Department of Chemistry, York University, Toronto, Ontario M3J 1P3, Canada.
Chem Rev. 2022 Apr 27;122(8):7624-7646. doi: 10.1021/acs.chemrev.1c00222. Epub 2021 Jul 29.
Life at the molecular level is a dynamic world, where the key players─proteins, oligonucleotides, lipids, and carbohydrates─are in a perpetual state of structural flux, shifting rapidly between local minima on their conformational free energy landscapes. The techniques of classical structural biology, X-ray crystallography, structural NMR, and cryo-electron microscopy (cryo-EM), while capable of extraordinary structural resolution, are innately ill-suited to characterize biomolecules in their dynamically active states. Subsecond time-resolved mass spectrometry (MS) provides a unique window into the dynamic world of biological macromolecules, offering the capacity to directly monitor biochemical processes and conformational shifts with a structural dimension provided by the electrospray charge-state distribution, ion mobility, covalent labeling, or hydrogen-deuterium exchange. Over the past two decades, this suite of techniques has provided important insights into the inherently dynamic processes that drive function and pathogenesis in biological macromolecules, including (mis)folding, complexation, aggregation, ligand binding, and enzyme catalysis, among others. This Review provides a comprehensive account of subsecond time-resolved MS and the advances it has enabled in dynamic structural biology, with an emphasis on insights into the dynamic drivers of protein function.

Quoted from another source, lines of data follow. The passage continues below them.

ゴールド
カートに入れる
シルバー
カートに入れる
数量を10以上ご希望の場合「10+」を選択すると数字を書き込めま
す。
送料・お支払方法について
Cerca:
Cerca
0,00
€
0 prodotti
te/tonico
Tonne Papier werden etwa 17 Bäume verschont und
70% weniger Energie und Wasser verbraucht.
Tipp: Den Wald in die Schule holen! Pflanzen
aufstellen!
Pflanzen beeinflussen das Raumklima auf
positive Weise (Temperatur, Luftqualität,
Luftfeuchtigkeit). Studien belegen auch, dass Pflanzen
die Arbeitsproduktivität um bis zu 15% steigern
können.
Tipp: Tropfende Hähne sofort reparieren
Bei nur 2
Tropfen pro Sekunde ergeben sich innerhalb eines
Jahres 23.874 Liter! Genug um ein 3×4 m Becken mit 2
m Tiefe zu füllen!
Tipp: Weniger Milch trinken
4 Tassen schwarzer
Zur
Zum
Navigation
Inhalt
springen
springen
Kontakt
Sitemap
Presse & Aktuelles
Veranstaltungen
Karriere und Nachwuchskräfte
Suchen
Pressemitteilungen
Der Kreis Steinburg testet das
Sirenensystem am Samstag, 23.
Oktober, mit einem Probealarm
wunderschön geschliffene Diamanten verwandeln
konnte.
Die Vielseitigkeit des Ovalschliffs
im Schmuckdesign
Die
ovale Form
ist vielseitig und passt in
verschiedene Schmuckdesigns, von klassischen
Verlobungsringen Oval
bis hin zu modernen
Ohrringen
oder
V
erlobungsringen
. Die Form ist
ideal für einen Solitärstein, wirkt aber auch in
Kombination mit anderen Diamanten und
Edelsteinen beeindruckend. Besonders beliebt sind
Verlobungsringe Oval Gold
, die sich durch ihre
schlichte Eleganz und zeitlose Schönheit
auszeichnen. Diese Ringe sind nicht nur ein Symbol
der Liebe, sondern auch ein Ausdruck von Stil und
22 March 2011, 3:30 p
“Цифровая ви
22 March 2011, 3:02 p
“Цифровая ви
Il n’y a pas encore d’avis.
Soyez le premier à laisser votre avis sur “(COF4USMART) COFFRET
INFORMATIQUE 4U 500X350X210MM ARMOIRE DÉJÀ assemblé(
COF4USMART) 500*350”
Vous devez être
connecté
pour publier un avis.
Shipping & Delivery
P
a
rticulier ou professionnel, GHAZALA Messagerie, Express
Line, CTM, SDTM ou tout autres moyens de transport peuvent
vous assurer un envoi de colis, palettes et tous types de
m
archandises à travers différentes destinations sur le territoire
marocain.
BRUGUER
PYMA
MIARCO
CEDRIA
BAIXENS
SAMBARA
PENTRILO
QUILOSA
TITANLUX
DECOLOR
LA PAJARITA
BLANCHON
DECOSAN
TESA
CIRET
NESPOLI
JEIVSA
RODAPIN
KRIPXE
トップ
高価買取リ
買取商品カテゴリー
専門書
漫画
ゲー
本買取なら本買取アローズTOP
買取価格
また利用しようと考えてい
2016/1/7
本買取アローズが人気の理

生命在分子水平上是一个动态的世界,其中关键的参与者——蛋白质、寡核苷酸、脂类和碳水化合物——处于结构流的持续状态,在构象自由能景观的局部最小值之间快速移动。经典结构生物学技术,如 X 射线晶体学、结构 NMR 和冷冻电子显微镜(cryo-EM),虽然能够达到非凡的结构分辨率,但天生不适合描述处于动态活跃状态的生物分子。亚秒级时间分辨质谱(MS)为生物大分子的动态世界提供了一个独特的窗口,能够直接监测生化过程和构象变化,并通过电喷雾荷态分布、离子迁移率、共价标记或氘氢交换提供结构维度。在过去的二十年中,这一系列技术为驱动生物大分子功能和发病机制的固有动态过程提供了重要的见解,包括(错误)折叠、络合、聚集、配体结合和酶催化等。本综述全面介绍了亚秒级时间分辨 MS 及其在动态结构生物学中的应用进展,重点介绍了对蛋白质功能的动态驱动因素的深入了解。